From that orientation, I want to tentatively end on Omelas. The idea of staying and fighting is important and necessary. In addition to often being the most moral choice, it is also increasingly inevitable: we have literally nowhere to walk away from climate apocalypse, which is a social justice, racial, power, etc. issue. But I think there are reasons that Le Guin’s original story ends with walking away. One is undoubtedly her privilege: to be able to walk away is a privileged position. But I suspect another is her grounding in anthropology, which always saw cultures as multiple. Cultures are very hard to change from the inside, and while we often need to do that work, in some cases, the most powerful way to do it may not be through direct opposition but through building something else, somewhere else (physically, mentally), not by overthrowing but by multiplying. Not always. But sometimes. As I’m often reminded in my studies of degrowth economics, we need both: the big structural repair we have to wrest from power and the thousand tiny ways we build new ways of living outside those power structures. The latter, especially, requires imagination; it requires speculation about truly new worlds.

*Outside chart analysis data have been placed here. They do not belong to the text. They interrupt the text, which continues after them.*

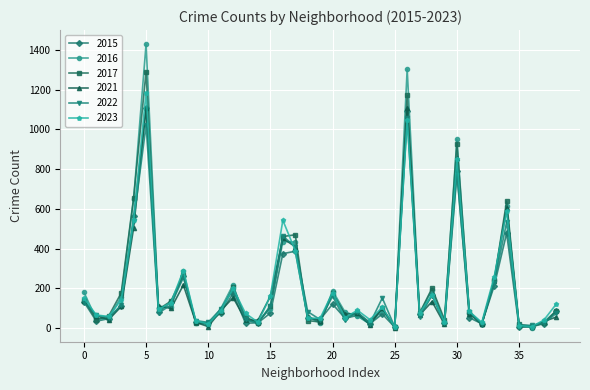

Which series has the widest spread of values?

2016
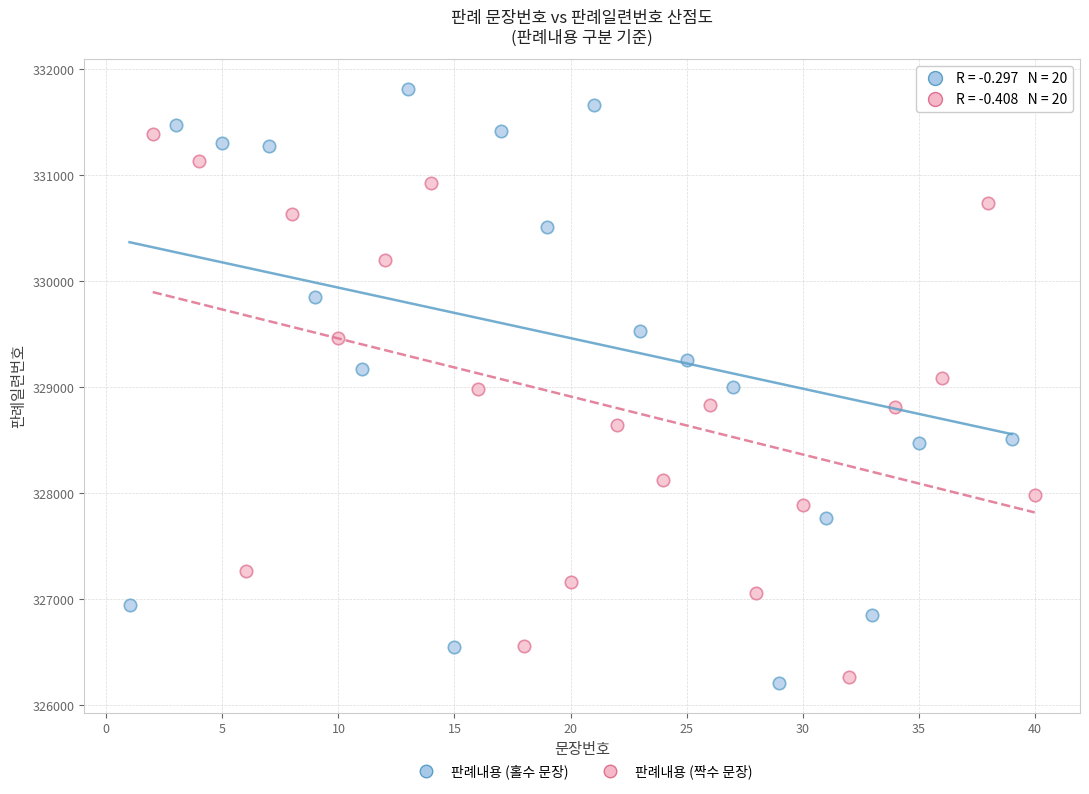

What are all the series names shown in the legend?

판례내용 (홀수 문장), 판례내용 (짝수 문장)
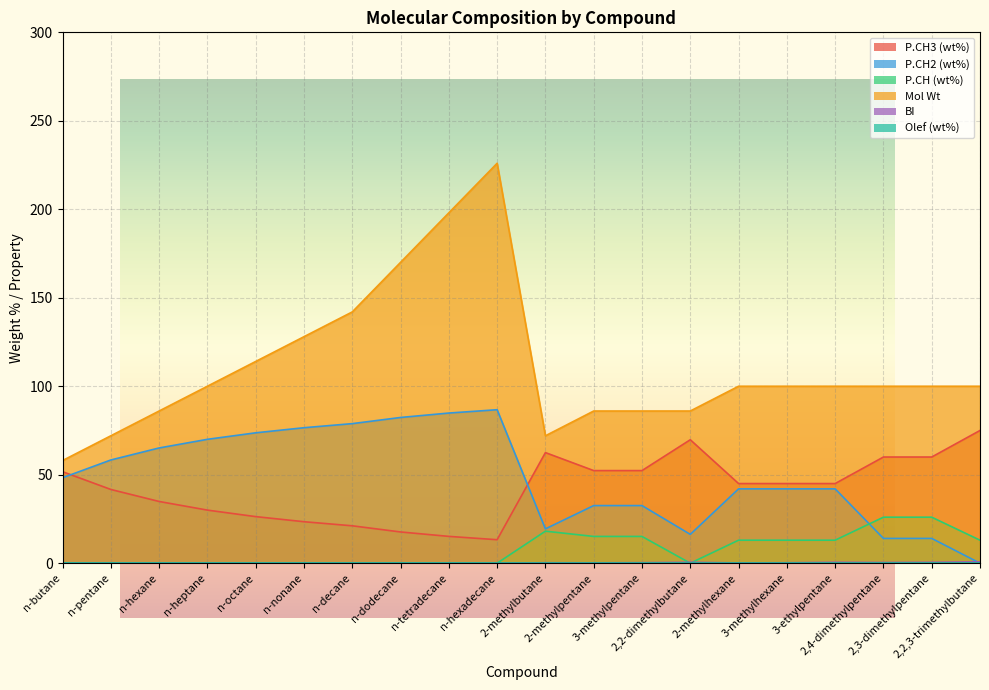

True or false: BI has a value of 0.3 at n-nonane.

False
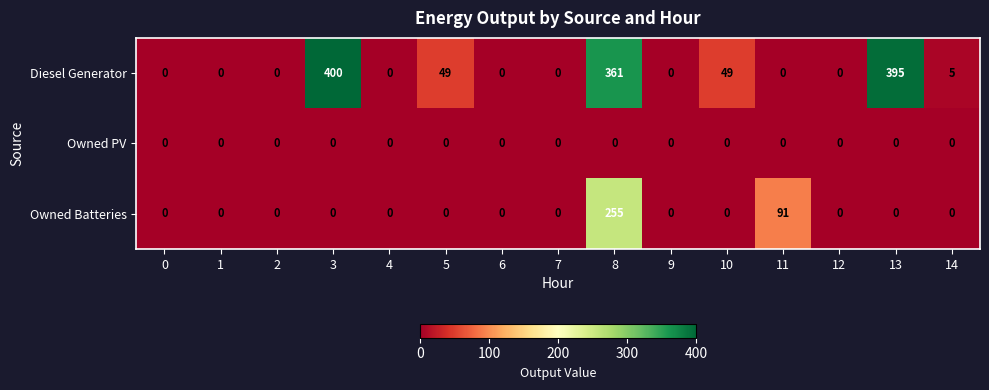

How many series are shown in this chart?

3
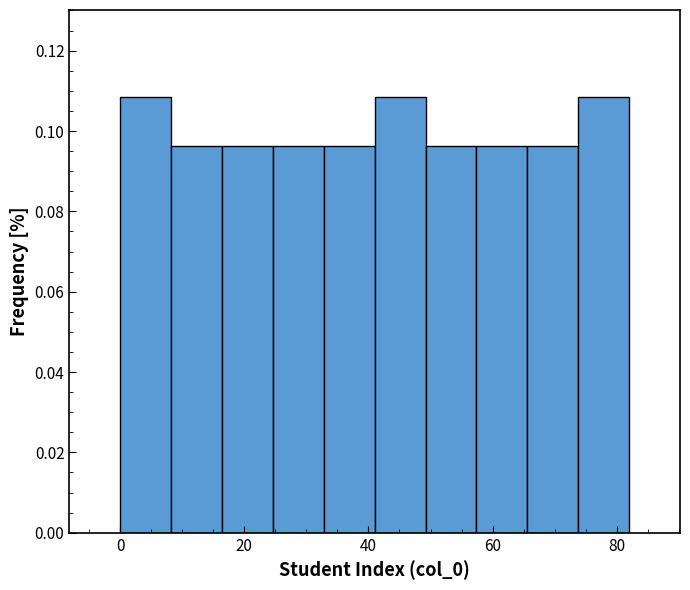

Reading left to right, transcribe this chart: for each bar, give the range it covers on the x-axis and its height. Neither the bar edges nor the heights are printed on the chart, so give them approximately, as read against the axes.

0.0 to 8.2: 0.108
8.2 to 16.4: 0.096
16.4 to 24.6: 0.096
24.6 to 32.8: 0.096
32.8 to 41.0: 0.096
41.0 to 49.2: 0.108
49.2 to 57.4: 0.096
57.4 to 65.6: 0.096
65.6 to 73.8: 0.096
73.8 to 82.0: 0.108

I share your concern that SNW season 2 shows the fingerprints of executives wanting to steer clear of “controversy” by robbing Star Trek of much of its progressive politics. I find the abrupt cancellation of Discovery appalling. That does smack of backlash, as does the disappearance of Prodigy. Thank you for shining a spotlight on this disturbing movement.

Further Thought I Didn’t Include in the Original Comment
(I didn’t post this on YouTube, so I won’t directly address Jessie.)

The video makes some references to the system needing to fit around the individual, not the individual around the system. In broad strokes, I agree, but I’d also note that this kind of formulation comes out of a highly individualistic ideology (which is not surprising when the speaker is a person from the most individualistic society on Earth: the USA).

It’s entirely legitimate to ask how much should the system conform to the individual and vice versa? We’d probably all agree there should be some of both. Ex. As students, we generally sit at desks and raise hands if we wish to speak: that’s conforming to a system we didn’t invent. And while it can be good to shake that up sometimes, generally it’s helpful to have those common expectations. In other words, having to reinvent all school conventions to fit each individual’s particular preferences for each class would exhausting and unworkable.

Making a highly individualistic statement is not necessarily bad. But the fact that it is pronounced as a universal moral truth suggests to me a lack of awareness of its culturally construction and the questions it raises. And that (seeming) lack of awareness—in anyone, in any context—is concerning to me, because it suggests a lack of perspective on one’s own ideological positioning.

And that lack of awareness is a hazard, I’d argue, of seeing speculative storytelling as primary allegorical. Reading it can become an exercise in cracking how the code relates to our own experiences and culture rather than projecting outside our own experiences and culture to learn about what other possibilities exist, thereby being better placed to perceive and counter our own biases.